To get a Romance-speaking Muslim state would require a POD before Islam which would probably butterfly Islam to begin with. I'd more expect a Berber or even Punic-speaking (a Semitic language, like Arabic) North African state than an African Romance-speaking state.
 
"Tunisian" strikes me as imaginable as a name if we are going to assume that the polity on the northeasternmost corner of the Maghreb is going to be dominated by the city of Tunis. Algeria is known after Algiers, at least.

Any post-Islamic scenarios for an African Romance probably would involve pretty heavy influence from other Romance languages. The conlang author suggested Sardinian would be Tunisian's closest peer, but Romanian and the Eastern Romance languages might provide another analogy.
 
"Tunisian" strikes me as imaginable as a name if we are going to assume that the polity on the northeasternmost corner of the Maghreb is going to be dominated by the city of Tunis. Algeria is known after Algiers, at least.

Any post-Islamic scenarios for an African Romance probably would involve pretty heavy influence from other Romance languages. The conlang author suggested Sardinian would be Tunisian's closest peer, but Romanian and the Eastern Romance languages might provide another analogy.

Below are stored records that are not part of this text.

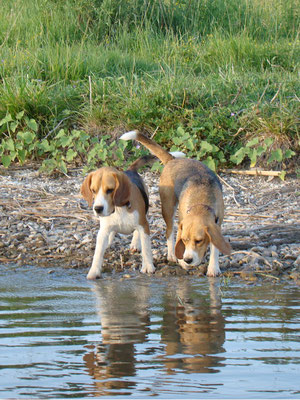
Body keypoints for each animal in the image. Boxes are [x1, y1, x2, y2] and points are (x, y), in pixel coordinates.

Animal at [120, 130, 231, 276]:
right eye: (184, 240)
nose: (188, 259)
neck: (200, 204)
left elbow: (215, 249)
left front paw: (213, 267)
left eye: (199, 241)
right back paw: (172, 254)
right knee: (168, 232)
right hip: (168, 208)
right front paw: (182, 261)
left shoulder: (218, 223)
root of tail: (173, 160)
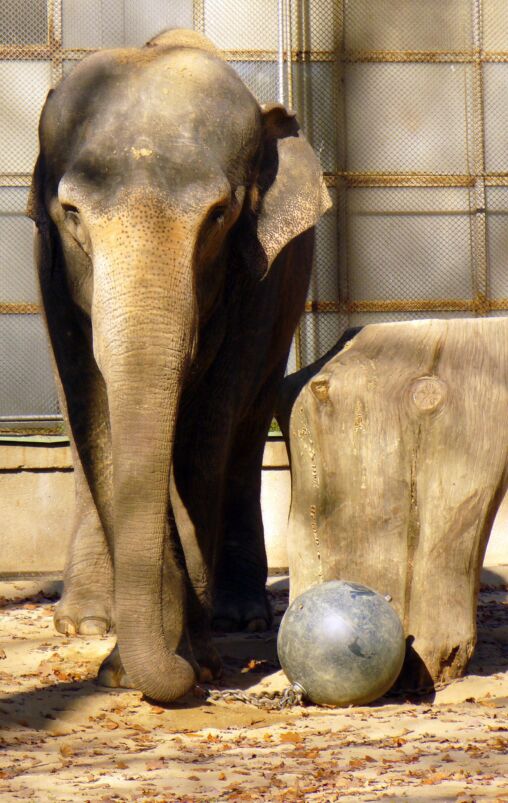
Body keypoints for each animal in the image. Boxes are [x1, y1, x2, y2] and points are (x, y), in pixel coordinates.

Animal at [28, 28, 330, 702]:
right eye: (72, 214)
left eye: (218, 215)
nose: (189, 670)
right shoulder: (52, 275)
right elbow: (95, 415)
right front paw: (123, 669)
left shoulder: (257, 282)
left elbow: (203, 442)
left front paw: (196, 663)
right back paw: (84, 619)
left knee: (244, 437)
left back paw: (240, 616)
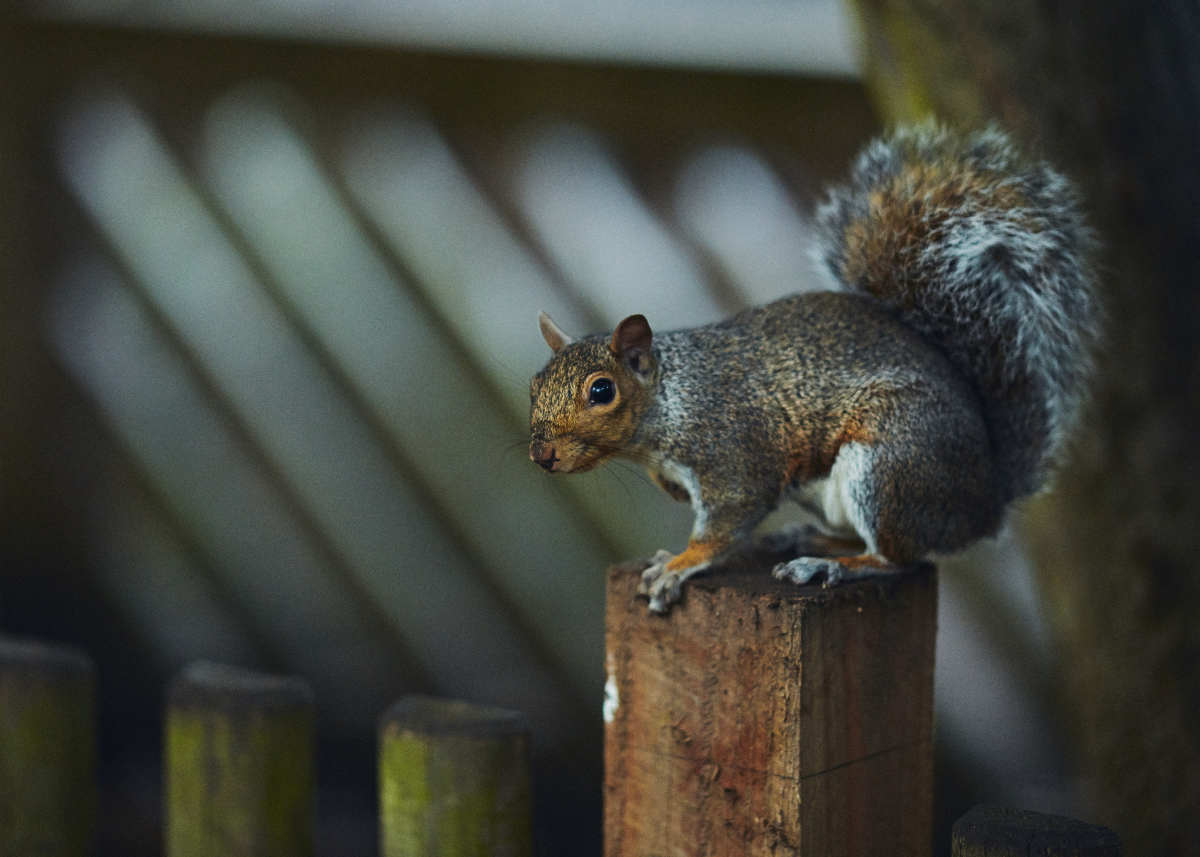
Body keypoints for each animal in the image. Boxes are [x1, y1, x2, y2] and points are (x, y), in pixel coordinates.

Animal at [525, 123, 1099, 609]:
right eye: (534, 385)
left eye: (602, 391)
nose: (542, 455)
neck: (672, 400)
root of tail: (985, 503)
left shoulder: (733, 458)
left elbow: (723, 525)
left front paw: (679, 564)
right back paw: (808, 539)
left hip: (891, 463)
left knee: (899, 557)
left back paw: (831, 567)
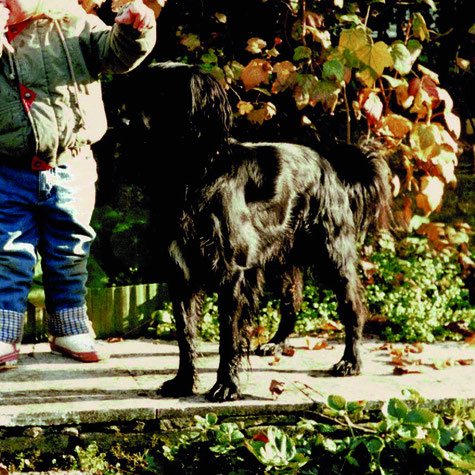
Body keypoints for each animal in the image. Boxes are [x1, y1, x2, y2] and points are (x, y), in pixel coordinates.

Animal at [124, 60, 392, 402]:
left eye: (161, 94)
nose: (123, 122)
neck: (192, 173)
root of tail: (329, 166)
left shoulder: (232, 273)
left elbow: (228, 337)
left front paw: (226, 385)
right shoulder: (180, 272)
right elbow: (185, 334)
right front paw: (183, 381)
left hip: (332, 254)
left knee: (352, 307)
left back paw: (350, 361)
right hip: (280, 258)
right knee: (293, 301)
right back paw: (277, 343)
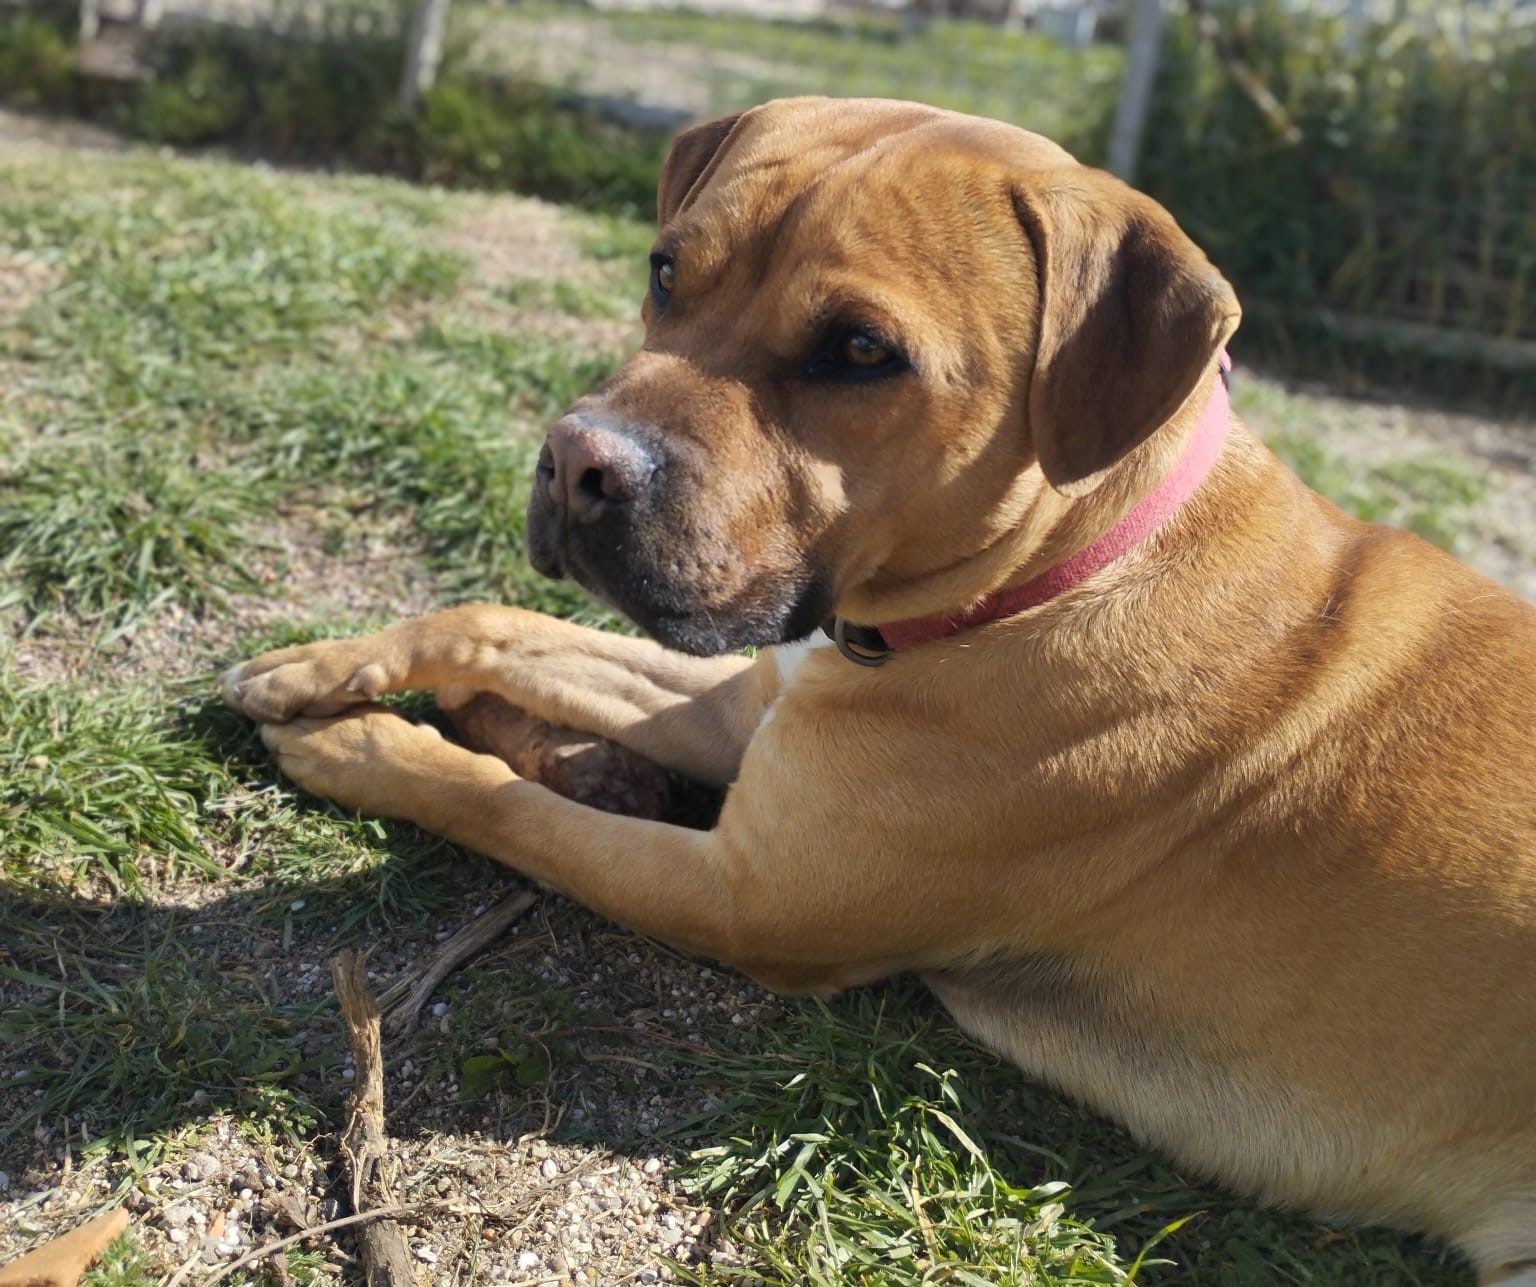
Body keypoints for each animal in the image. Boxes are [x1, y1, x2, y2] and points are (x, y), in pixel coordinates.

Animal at [222, 97, 1536, 1282]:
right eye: (663, 270)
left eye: (861, 351)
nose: (573, 462)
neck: (1050, 572)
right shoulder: (751, 702)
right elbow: (500, 623)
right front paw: (323, 664)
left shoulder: (743, 895)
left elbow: (508, 806)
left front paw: (360, 745)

Sardinian, like African Romance as noted by Saint Augustine, has five vowels. I believe Late Punic had a similar vowel system, and Berber languages have even simpler systems. So the best guess is for an African Romance language to evolve similarly along these lines. And as Romanian is heavily influenced by Slavic languages, all African Romance languages (a continuum from Tripolitania to Mauretania) will be heavily influenced by Punic and Berber languages. The center of African Romance will be Carthage, but I believe Mauretania will easily evolve into a center of African Romance. The Carthaginian African Romance will be more Punic, the Mauretanian more Berber.

But if we go by that conlang, than I believe it's accurate. It would be more Sardinian than anything. The best example is the Venetian language and its spread in Dalmatian-speaking zones along the Adriatic coast.

Tunis should ideally be a mere suburb of the grand city of Carthage, the greatest rival of Rome.